Anyway, here's the code sample - a modified out of the box Android activity created in the latest alpha of xamarin studio/mono for android.  Full solution attached as a zip file.  Try it with and without line 57 and play around with kArraySize to see the effect on the task threads - which appear to die in their tracks when the arrays are large...

Regards
Iain McLeod


[Activity(Label = "StressTestLargeObjectHeap", MainLauncher = true, Icon = "@drawable/icon")]
    public class MainActivity : Activity
    {
        int count = 1;

        protected override void OnCreate(Bundle bundle)
        {
            base.OnCreate(bundle);

            // Set our view from the "main" layout resource
            SetContentView(Resource.Layout.Main);

            // Get our button from the layout resource,
            // and attach an event to it
            Button button = FindViewById<Button>(Resource.Id.myButton);
            
            button.Click += delegate
            {
                button.Text = string.Format("{0} clicks!", count++);
            };

            // modified below

            int kArraySize = 100 * 256 * 1024 * 2;
            int kNumArrays = 10;           
            List<byte[]> bytes = new List<byte[]>();
            Random rand = new Random();

            for (int i = 0; i < kNumArrays; i++)
            {
                bytes.Add(new byte[kArraySize]);
            }

            for (int i = 0; i < kNumArrays; i++)
            {
                Task.Factory.StartNew(() =>
                {
                    while (true)
                    {
                        lock(bytes)
                        {
                            Console.WriteLine("here");
                            bytes[rand.Next(kNumArrays)] = new byte[kArraySize];
                        }
                        Thread.Sleep(100);
                    }
                });
            }
        }
    }
Comment 1 Iain 2014-07-09 06:59:35 UTC
Created attachment 7300 [details]
repro solution
Comment 2 Iain 2014-07-09 10:54:18 UTC
oh, I should have mentioned.  I'm running this on a nexus 7 (1st gen) running KitKat 4.4.4.

Cheers
Iain
Comment 3 Iain 2014-07-09 11:21:53 UTC
Further to this, a bit of trial and error on my part with the number of allowed TCP connections in our app found the cutoff between stable app and 100% reproducible crash on startup was 30.  

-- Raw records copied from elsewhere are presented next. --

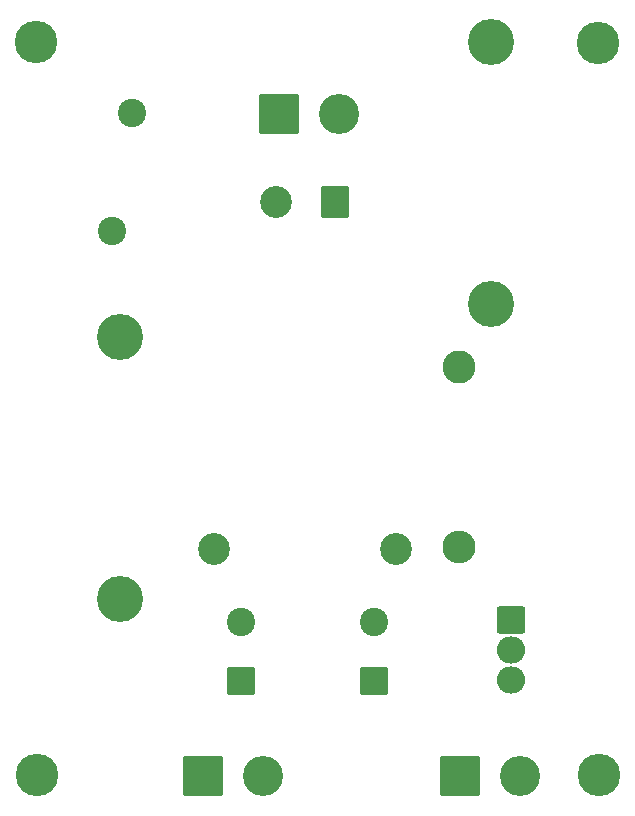
<source format=gbs>
G04 #@! TF.GenerationSoftware,KiCad,Pcbnew,6.0.5-a6ca702e91~116~ubuntu20.04.1*
G04 #@! TF.CreationDate,2022-05-18T21:18:04+02:00*
G04 #@! TF.ProjectId,Power Supply,506f7765-7220-4537-9570-706c792e6b69,rev?*
G04 #@! TF.SameCoordinates,Original*
G04 #@! TF.FileFunction,Soldermask,Bot*
G04 #@! TF.FilePolarity,Negative*
%FSLAX46Y46*%
G04 Gerber Fmt 4.6, Leading zero omitted, Abs format (unit mm)*
G04 Created by KiCad (PCBNEW 6.0.5-a6ca702e91~116~ubuntu20.04.1) date 2022-05-18 21:18:04*
%MOMM*%
%LPD*%
G01*
G04 APERTURE LIST*
G04 Aperture macros list*
%AMRoundRect*
0 Rectangle with rounded corners*
0 $1 Rounding radius*
0 $2 $3 $4 $5 $6 $7 $8 $9 X,Y pos of 4 corners*
0 Add a 4 corners polygon primitive as box body*
4,1,4,$2,$3,$4,$5,$6,$7,$8,$9,$2,$3,0*
0 Add four circle primitives for the rounded corners*
1,1,$1+$1,$2,$3*
1,1,$1+$1,$4,$5*
1,1,$1+$1,$6,$7*
1,1,$1+$1,$8,$9*
0 Add four rect primitives between the rounded corners*
20,1,$1+$1,$2,$3,$4,$5,0*
20,1,$1+$1,$4,$5,$6,$7,0*
20,1,$1+$1,$6,$7,$8,$9,0*
20,1,$1+$1,$8,$9,$2,$3,0*%
G04 Aperture macros list end*
%ADD10RoundRect,0.200000X-1.500000X-1.500000X1.500000X-1.500000X1.500000X1.500000X-1.500000X1.500000X0*%
%ADD11C,3.400000*%
%ADD12C,3.900000*%
%ADD13C,2.800000*%
%ADD14O,2.800000X2.800000*%
%ADD15RoundRect,0.200000X-1.000000X0.952500X-1.000000X-0.952500X1.000000X-0.952500X1.000000X0.952500X0*%
%ADD16O,2.400000X2.305000*%
%ADD17C,3.600000*%
%ADD18RoundRect,0.200000X1.000000X-1.000000X1.000000X1.000000X-1.000000X1.000000X-1.000000X-1.000000X0*%
%ADD19C,2.400000*%
%ADD20RoundRect,0.200000X-1.000000X1.150000X-1.000000X-1.150000X1.000000X-1.150000X1.000000X1.150000X0*%
%ADD21C,2.700000*%
G04 APERTURE END LIST*
D10*
X133520000Y-136000000D03*
D11*
X138600000Y-136000000D03*
D12*
X136140000Y-73841800D03*
X136140000Y-96041400D03*
D13*
X133500000Y-101380000D03*
D14*
X133500000Y-116620000D03*
D15*
X137900000Y-122800000D03*
D16*
X137900000Y-125340000D03*
X137900000Y-127880000D03*
D17*
X145300000Y-135930000D03*
X145200000Y-73900000D03*
D18*
X126300000Y-127980000D03*
D19*
X126300000Y-122980000D03*
X104050000Y-89830000D03*
X105750000Y-79830000D03*
D10*
X118230000Y-79970000D03*
D11*
X123310000Y-79970000D03*
D19*
X114980000Y-122980000D03*
D18*
X114980000Y-127980000D03*
D20*
X122955000Y-87355000D03*
D21*
X117955000Y-87355000D03*
X128155000Y-116755000D03*
X112755000Y-116755000D03*
D17*
X97690000Y-73870000D03*
X97700000Y-135900000D03*
D12*
X104770000Y-121018200D03*
X104770000Y-98818600D03*
D10*
X111760000Y-136000000D03*
D11*
X116840000Y-136000000D03*
M02*

</source>
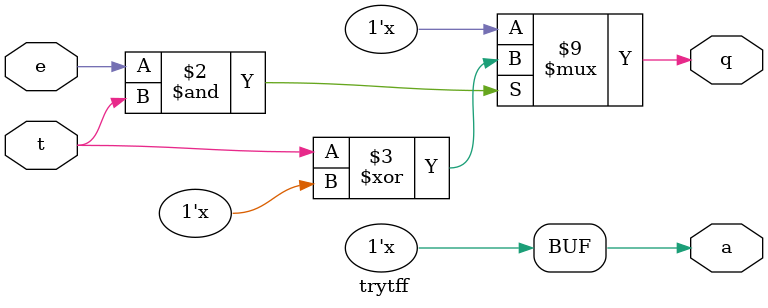
<source format=v>
module trytff(t,e,q,a);
  input t,e;
  output q,a;
  reg q,a;
  
  initial q=0;
  initial a=0;

  always@(t or e)
    begin 
     if(e & t)
       begin 
         q <= t^a;
         a <= q;
       end
     else
       q <= q;
    end
endmodule



</source>
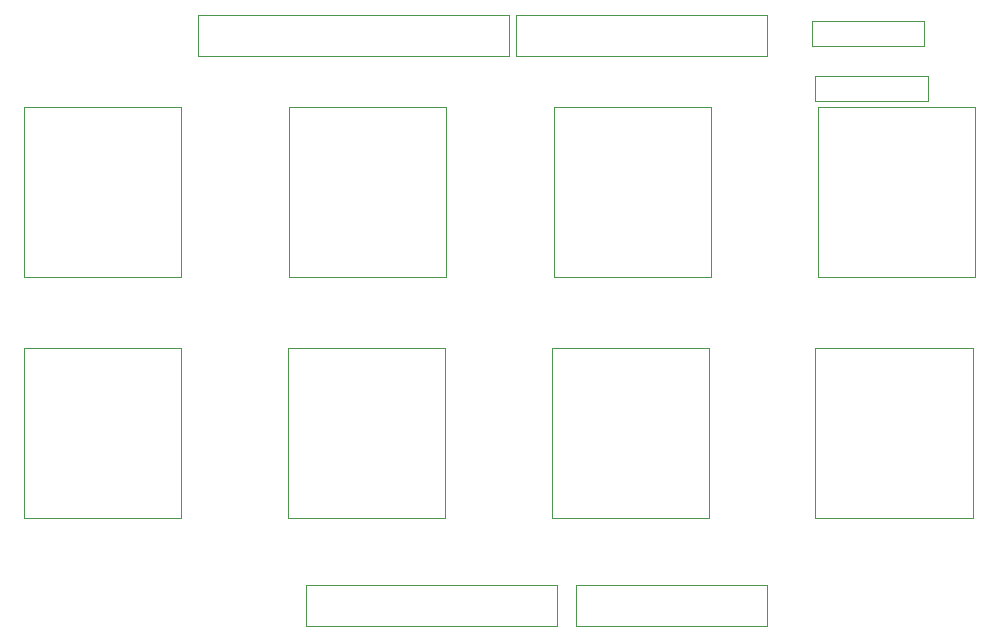
<source format=gbr>
G04 #@! TF.GenerationSoftware,KiCad,Pcbnew,(5.0.1-3-g963ef8bb5)*
G04 #@! TF.CreationDate,2019-07-05T13:12:53+05:30*
G04 #@! TF.ProjectId,8knobs-v2.1-orderworkshop,386B6E6F62732D76322E312D6F726465,rev?*
G04 #@! TF.SameCoordinates,Original*
G04 #@! TF.FileFunction,Other,User*
%FSLAX46Y46*%
G04 Gerber Fmt 4.6, Leading zero omitted, Abs format (unit mm)*
G04 Created by KiCad (PCBNEW (5.0.1-3-g963ef8bb5)) date 2019 July 05, Friday 13:12:53*
%MOMM*%
%LPD*%
G01*
G04 APERTURE LIST*
%ADD10C,0.050000*%
G04 APERTURE END LIST*
D10*
G04 #@! TO.C,RV4*
X148981333Y-116365000D02*
X148981333Y-101965000D01*
X135681333Y-116365000D02*
X148981333Y-116365000D01*
X135681333Y-101965000D02*
X135681333Y-116365000D01*
X148981333Y-101965000D02*
X135681333Y-101965000D01*
G04 #@! TO.C,RV1*
X113348000Y-81615000D02*
X113348000Y-96015000D01*
X126648000Y-81615000D02*
X113348000Y-81615000D01*
X126648000Y-96015000D02*
X126648000Y-81615000D01*
X113348000Y-96015000D02*
X126648000Y-96015000D01*
G04 #@! TO.C,R2*
X189568000Y-74315000D02*
X180048000Y-74315000D01*
X189568000Y-76415000D02*
X189568000Y-74315000D01*
X180048000Y-76415000D02*
X189568000Y-76415000D01*
X180048000Y-74315000D02*
X180048000Y-76415000D01*
G04 #@! TO.C,R1*
X180348000Y-79015000D02*
X180348000Y-81115000D01*
X180348000Y-81115000D02*
X189868000Y-81115000D01*
X189868000Y-81115000D02*
X189868000Y-79015000D01*
X189868000Y-79015000D02*
X180348000Y-79015000D01*
G04 #@! TO.C,P1*
X137188000Y-122075000D02*
X137188000Y-125575000D01*
X158488000Y-122075000D02*
X158488000Y-125575000D01*
X137188000Y-122075000D02*
X158488000Y-122075000D01*
X137188000Y-125575000D02*
X158488000Y-125575000D01*
G04 #@! TO.C,P2*
X160048000Y-122075000D02*
X160048000Y-125575000D01*
X176248000Y-122075000D02*
X176248000Y-125575000D01*
X160048000Y-122075000D02*
X176248000Y-122075000D01*
X160048000Y-125575000D02*
X176248000Y-125575000D01*
G04 #@! TO.C,P3*
X128044000Y-73815000D02*
X128044000Y-77315000D01*
X154444000Y-73815000D02*
X154444000Y-77315000D01*
X128044000Y-73815000D02*
X154444000Y-73815000D01*
X128044000Y-77315000D02*
X154444000Y-77315000D01*
G04 #@! TO.C,P4*
X154968000Y-73815000D02*
X154968000Y-77315000D01*
X176268000Y-73815000D02*
X176268000Y-77315000D01*
X154968000Y-73815000D02*
X176268000Y-73815000D01*
X154968000Y-77315000D02*
X176268000Y-77315000D01*
G04 #@! TO.C,RV2*
X126648000Y-101965000D02*
X113348000Y-101965000D01*
X113348000Y-101965000D02*
X113348000Y-116365000D01*
X113348000Y-116365000D02*
X126648000Y-116365000D01*
X126648000Y-116365000D02*
X126648000Y-101965000D01*
G04 #@! TO.C,RV3*
X135764666Y-96015000D02*
X149064666Y-96015000D01*
X149064666Y-96015000D02*
X149064666Y-81615000D01*
X149064666Y-81615000D02*
X135764666Y-81615000D01*
X135764666Y-81615000D02*
X135764666Y-96015000D01*
G04 #@! TO.C,RV5*
X158181332Y-96015000D02*
X171481332Y-96015000D01*
X171481332Y-96015000D02*
X171481332Y-81615000D01*
X171481332Y-81615000D02*
X158181332Y-81615000D01*
X158181332Y-81615000D02*
X158181332Y-96015000D01*
G04 #@! TO.C,RV6*
X171314666Y-101965000D02*
X158014666Y-101965000D01*
X158014666Y-101965000D02*
X158014666Y-116365000D01*
X158014666Y-116365000D02*
X171314666Y-116365000D01*
X171314666Y-116365000D02*
X171314666Y-101965000D01*
G04 #@! TO.C,RV7*
X180598000Y-81615000D02*
X180598000Y-96015000D01*
X193898000Y-81615000D02*
X180598000Y-81615000D01*
X193898000Y-96015000D02*
X193898000Y-81615000D01*
X180598000Y-96015000D02*
X193898000Y-96015000D01*
G04 #@! TO.C,RV8*
X193648000Y-116365000D02*
X193648000Y-101965000D01*
X180348000Y-116365000D02*
X193648000Y-116365000D01*
X180348000Y-101965000D02*
X180348000Y-116365000D01*
X193648000Y-101965000D02*
X180348000Y-101965000D01*
G04 #@! TD*
M02*

</source>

Our buffer in the TCP server was defined as num_connections * 256 * 1024 + num_connections * 16 * 1024.

Plugging in the numbers here, 29 connections gives 7888K for the buffer whereas 30 connections gives 8160K

this post:
http://mono.1490590.n4.nabble.com/Large-object-heap-size-threshold-td4661717.html
suggests SGEN_MAX_SMALL_OBJ_SIZE is 8000, which would fit with it being a large object space issue.

Cheers
Iain
Comment 4 Paolo Molaro 2014-08-12 10:58:24 UTC
Thanks for the report.
The MAX_SMALL_OBJ_SIZE is 8000 _bytes_, while your arrays are about 8 megabytes.
The issue here is most likely because the arrays happened to be allocated in an area where a false pointer was pinning them in (mono still needs to conservatively scan some memory areas, like the stack, while the heap is checked for live pointers in a fully-precise way) and when you have a few of those, especially on 32 bit systems, the probability of it happening increases a lot.
The solution you adopted is the correct one, small arrays have less chance to be pinned or be a problem if they are.
The difference you noted between size slightly smaller and bigger than 8 MB may happen because the kernel could place them differently in memory and hit the issue.
Running a test with current mono on a 64 bit system for a while doesn't exhibit the problem: for 32 bit systems with relatively small amounts of memory like the current mobile devices, the best option is the one you already adopted.
Feel free to reopen if you hit a related issue with smaller arrays.